I am still new to CUDA and I have a kernel which takes most of my computing time on the GPU, the NVIDIA Profiler measures 33% Occupancy with a register count of 50.
I can see why the register count is so high, but i have no idea how to reduce the amount of used registers. Is there anything I can do?
Welcome to the CUDA forums, Puffski!
In case you are not yet familiar with out new forum clown: Don’t bother following his advice. The compiler of course does it’s own register allocation, so such changes would not have any effect on the generated code.
And the old one’s duly reporting here too!! External Image
Well, the first thing you could try is of course the -maxregcount argument. Try -maxregcount 32 to limit the number of registers used per thread to 32.
This will probably introduce some register spillage. You can use shared memory to store some variable if it’s not used during a large interval, and then load it into a variable when you need to use the value again. This would help you bypass the L2 used by local memory, which is the default place for spilled registers.
I see that the 4 aa_bb variables would fit nicely into 16 bytes(2 double) of shared memory.

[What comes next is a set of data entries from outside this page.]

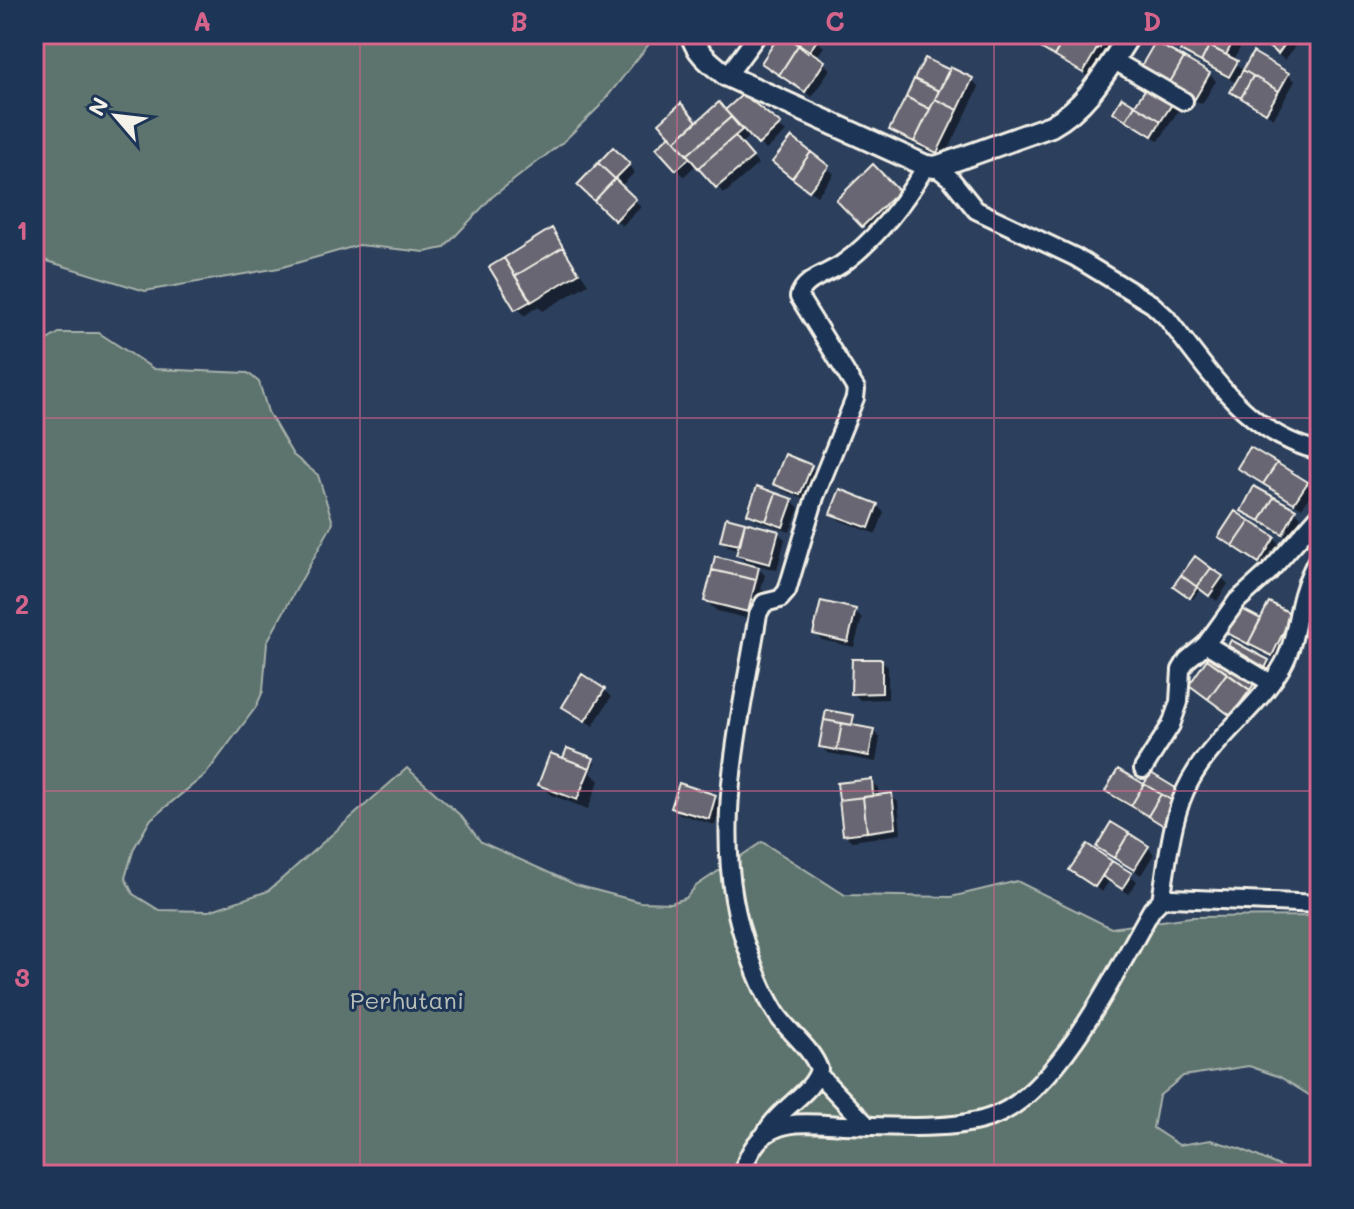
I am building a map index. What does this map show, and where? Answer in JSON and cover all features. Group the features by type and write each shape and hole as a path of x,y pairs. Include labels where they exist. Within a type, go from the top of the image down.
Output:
{"street":[{"path":"691,34 694,44 707,61 727,76 931,166 951,179 976,210 1075,257 1152,304 1243,412 1280,437 1320,451"},
{"path":"727,76 758,34"},
{"path":"742,1175 750,1153 774,1118 812,1086 819,1069 772,1006 735,914 728,864 728,802 758,614 764,603 780,599 787,591 815,497 855,398 853,381 802,305 799,297 801,290 839,266 873,238 931,166 1051,126 1066,118 1081,106 1130,34"},
{"path":"1113,60 1184,101"},
{"path":"1143,769 1171,725 1179,702 1181,670 1187,660 1206,644 1237,601 1260,581 1320,514"},
{"path":"765,1134 797,1123 867,1125 968,1122 988,1118 1016,1104 1040,1085 1115,978 1152,909 1161,900 1179,811 1190,780 1271,683 1288,656 1303,592 1320,554"},
{"path":"1206,644 1271,683"},
{"path":"1161,900 1320,904"},
{"path":"818,1074 867,1125"}],"green space":[{"path":"34,34 657,34 599,107 563,142 492,197 444,248 425,252 359,245 279,268 145,291 34,257"},
{"name":"Perhutani","path":"59,333 99,333 154,369 248,373 259,382 268,412 293,455 318,475 333,523 267,642 263,691 256,707 206,774 151,819 134,848 125,878 133,894 159,910 209,911 268,891 407,768 461,816 481,842 576,885 640,902 671,903 686,898 696,886 762,842 845,895 951,897 1017,881 1111,928 1191,917 1320,916 1320,1102 1280,1077 1249,1066 1183,1076 1159,1096 1153,1128 1179,1145 1211,1140 1241,1149 1299,1175 34,1175 34,348"}],"building":[{"path":"780,34 799,44 779,75 761,63"},
{"path":"784,34 811,34 818,39 808,53"},
{"path":"1044,34 1067,34 1054,56 1037,46"},
{"path":"1067,34 1075,34 1098,47 1083,73 1054,56"},
{"path":"1076,34 1107,34 1100,48"},
{"path":"1189,34 1216,34 1209,46"},
{"path":"1216,34 1228,34 1235,38 1226,55 1209,46"},
{"path":"1251,34 1292,34 1278,54"},
{"path":"1188,35 1209,46 1201,62 1180,51"},
{"path":"1155,42 1184,58 1169,84 1140,68"},
{"path":"799,44 825,61 805,92 779,75"},
{"path":"1209,46 1238,61 1229,77 1201,62"},
{"path":"1253,52 1289,73 1279,91 1243,70"},
{"path":"925,58 950,70 939,91 914,79"},
{"path":"1184,58 1210,73 1195,99 1169,84"},
{"path":"950,67 973,78 958,110 935,99"},
{"path":"1243,70 1253,76 1241,98 1230,92"},
{"path":"1253,76 1279,91 1266,113 1241,98"},
{"path":"914,79 939,91 930,109 906,97"},
{"path":"1148,85 1174,101 1161,121 1135,105"},
{"path":"743,94 781,124 758,145 725,110"},
{"path":"906,97 930,109 914,142 889,130"},
{"path":"1122,97 1135,105 1126,120 1113,112"},
{"path":"935,99 958,110 937,153 914,142"},
{"path":"719,102 731,117 687,155 675,141"},
{"path":"681,103 697,121 675,141 659,123"},
{"path":"1135,105 1161,121 1152,136 1126,120"},
{"path":"731,117 742,130 698,168 687,155"},
{"path":"670,135 690,158 676,170 656,148"},
{"path":"735,136 753,157 716,188 698,168"},
{"path":"792,137 811,152 792,178 772,162"},
{"path":"613,147 630,164 615,179 598,163"},
{"path":"811,152 829,166 809,191 792,178"},
{"path":"598,163 615,179 594,201 577,185"},
{"path":"873,164 899,191 862,227 836,200"},
{"path":"615,179 636,199 615,221 594,201"},
{"path":"552,228 563,247 515,276 504,258"},
{"path":"563,247 579,273 531,302 515,276"},
{"path":"504,258 531,301 515,310 489,267"},
{"path":"1250,447 1277,463 1263,484 1237,468"},
{"path":"785,454 812,465 800,495 773,484"},
{"path":"1277,463 1308,482 1294,503 1263,484"},
{"path":"757,486 776,493 766,521 747,514"},
{"path":"1254,486 1274,497 1260,521 1241,511"},
{"path":"840,489 878,504 869,528 830,514"},
{"path":"776,493 793,499 783,527 766,521"},
{"path":"1274,497 1296,509 1283,534 1260,521"},
{"path":"1235,511 1250,521 1233,546 1218,537"},
{"path":"726,517 745,522 740,545 720,541"},
{"path":"1250,521 1275,537 1259,563 1233,546"},
{"path":"745,522 779,531 770,564 736,555"},
{"path":"715,556 759,567 756,580 712,570"},
{"path":"1195,556 1211,568 1197,587 1181,575"},
{"path":"1211,568 1223,576 1209,596 1197,587"},
{"path":"712,570 756,580 748,612 704,601"},
{"path":"1181,575 1197,587 1190,598 1173,586"},
{"path":"821,601 856,609 848,642 813,634"},
{"path":"1269,602 1292,614 1272,656 1248,644"},
{"path":"1238,607 1261,619 1248,644 1225,632"},
{"path":"1231,640 1269,660 1263,673 1224,653"},
{"path":"1213,651 1256,681 1250,690 1207,659"},
{"path":"852,659 882,659 882,693 851,694"},
{"path":"1207,659 1227,673 1208,699 1189,685"},
{"path":"1227,673 1250,690 1231,716 1208,699"},
{"path":"582,674 605,689 585,721 562,707"},
{"path":"826,710 854,715 852,725 824,720"},
{"path":"824,720 842,723 837,750 819,747"},
{"path":"842,723 874,729 869,756 837,750"},
{"path":"567,748 594,758 590,768 563,758"},
{"path":"550,753 590,768 577,800 538,785"},
{"path":"1118,769 1144,784 1131,806 1105,791"},
{"path":"1151,773 1184,793 1178,804 1144,784"},
{"path":"872,779 873,796 839,800 837,783"},
{"path":"679,783 716,795 709,819 671,808"},
{"path":"1144,784 1161,794 1148,816 1131,806"},
{"path":"892,793 896,828 867,832 863,797"},
{"path":"1161,794 1178,804 1164,826 1148,816"},
{"path":"863,797 867,832 843,835 839,800"},
{"path":"1111,822 1129,833 1114,858 1096,847"},
{"path":"1129,833 1149,846 1134,870 1114,858"},
{"path":"1087,844 1112,861 1095,887 1069,870"},
{"path":"1112,861 1132,873 1122,889 1102,876"}]}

I guess with some reordering of your code things could be optimized further, but I’m having a hard time reading your code.
EDIT: try inlining the fabs functions. It produces longer code, but also gives the compiler greater freedom to optimize.
You’re using the index variables i and j a lot. Try declaring them as volatile int instead of just int. It forces the compiler to assign them to a register immediately. This works a treat on Compute Capability 1.x - I can’t guarantee that it will help also in your case.